Who is Tacori Mackrell?

Mackrell, who was 18-years-old at the time when he committed the murder in 2018, claims he had no prior intent to kidnap and choke Fragstein to death. His original plan was to steal her car alongside his then-16-year-old cousin, Robert Smith Jr. When Fragstein refused to give up her car, that's when Mackrell said the attack happened. He called it, "a big mistake." Reports also claimed that he admitted that he was high on PCP (Phencyclidine) and marijuana at the time of the crime. The defense called Dr. Melissa Wright, a psychologist and forensic examiner at the Arkansas State Hospital. Wright diagnosed Mackrell, with cannabis use disorder, PCP use disorder, and conduct disorder, which she described as a pattern of misbehavior that leads to impairment in function. Wright determined Mackrell was fit to stand trial and that he could appreciate the criminality of his conduct, she testified. 

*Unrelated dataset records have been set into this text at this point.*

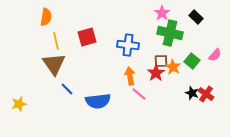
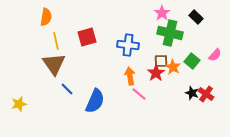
blue semicircle: moved 3 px left; rotated 60 degrees counterclockwise
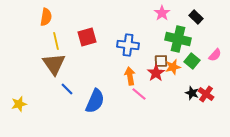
green cross: moved 8 px right, 6 px down
orange star: rotated 28 degrees clockwise
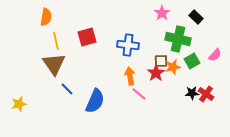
green square: rotated 21 degrees clockwise
black star: rotated 24 degrees counterclockwise
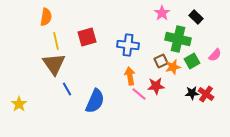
brown square: rotated 24 degrees counterclockwise
red star: moved 13 px down; rotated 30 degrees clockwise
blue line: rotated 16 degrees clockwise
yellow star: rotated 21 degrees counterclockwise
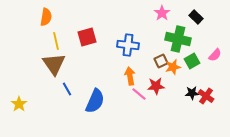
red cross: moved 2 px down
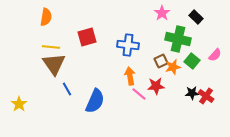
yellow line: moved 5 px left, 6 px down; rotated 72 degrees counterclockwise
green square: rotated 21 degrees counterclockwise
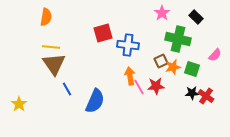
red square: moved 16 px right, 4 px up
green square: moved 8 px down; rotated 21 degrees counterclockwise
pink line: moved 7 px up; rotated 21 degrees clockwise
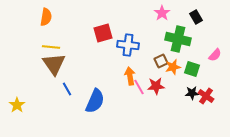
black rectangle: rotated 16 degrees clockwise
yellow star: moved 2 px left, 1 px down
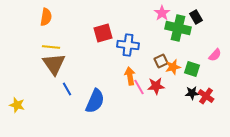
green cross: moved 11 px up
yellow star: rotated 21 degrees counterclockwise
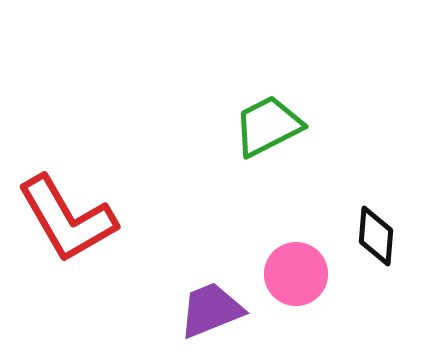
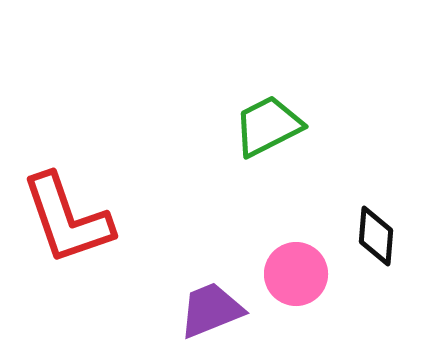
red L-shape: rotated 11 degrees clockwise
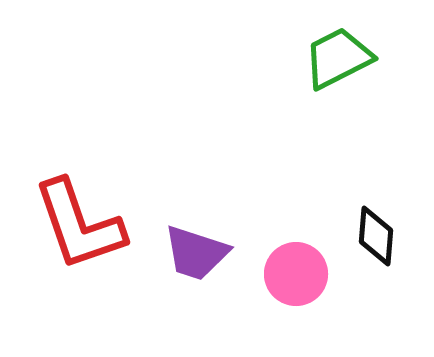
green trapezoid: moved 70 px right, 68 px up
red L-shape: moved 12 px right, 6 px down
purple trapezoid: moved 15 px left, 57 px up; rotated 140 degrees counterclockwise
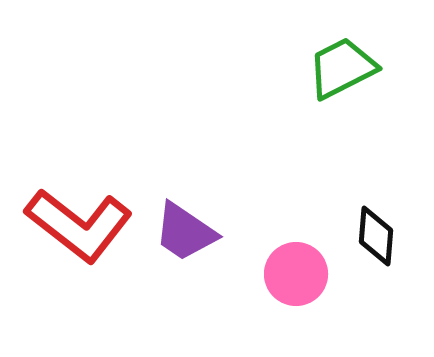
green trapezoid: moved 4 px right, 10 px down
red L-shape: rotated 33 degrees counterclockwise
purple trapezoid: moved 11 px left, 21 px up; rotated 16 degrees clockwise
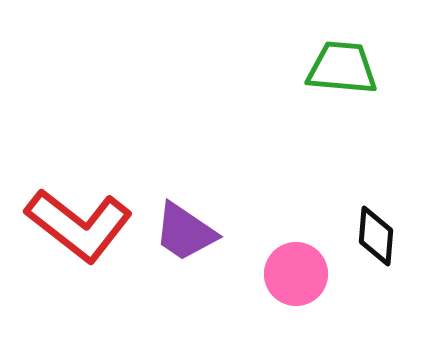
green trapezoid: rotated 32 degrees clockwise
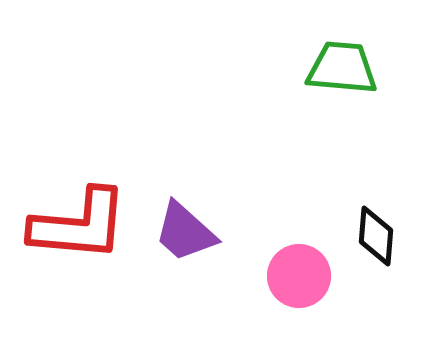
red L-shape: rotated 33 degrees counterclockwise
purple trapezoid: rotated 8 degrees clockwise
pink circle: moved 3 px right, 2 px down
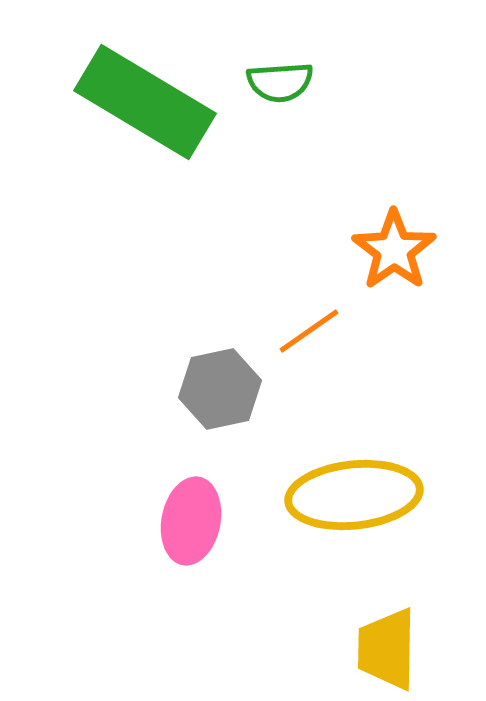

According to a 5 News report, Mackrell's defense attorney said he was "elated" by the jury's decision. "We started this trial wanting one thing and that was life, and that's what we got. We understood the realities of the case, and we wanted to make sure there was no more death in this case," defense attorney Bill James said. 

While closing arguments were going on Wednesday, 20th Judicial District Prosecuting Attorney, Carol Crews, asked jurors to sentence Mackrell to death. "We respect the jury's decision," Crews said. "This was an incredibly heinous crime, so it was really our honor to fight for the family in court and fight for this community, and at the end of the day we think justice was done," she said after the decision came.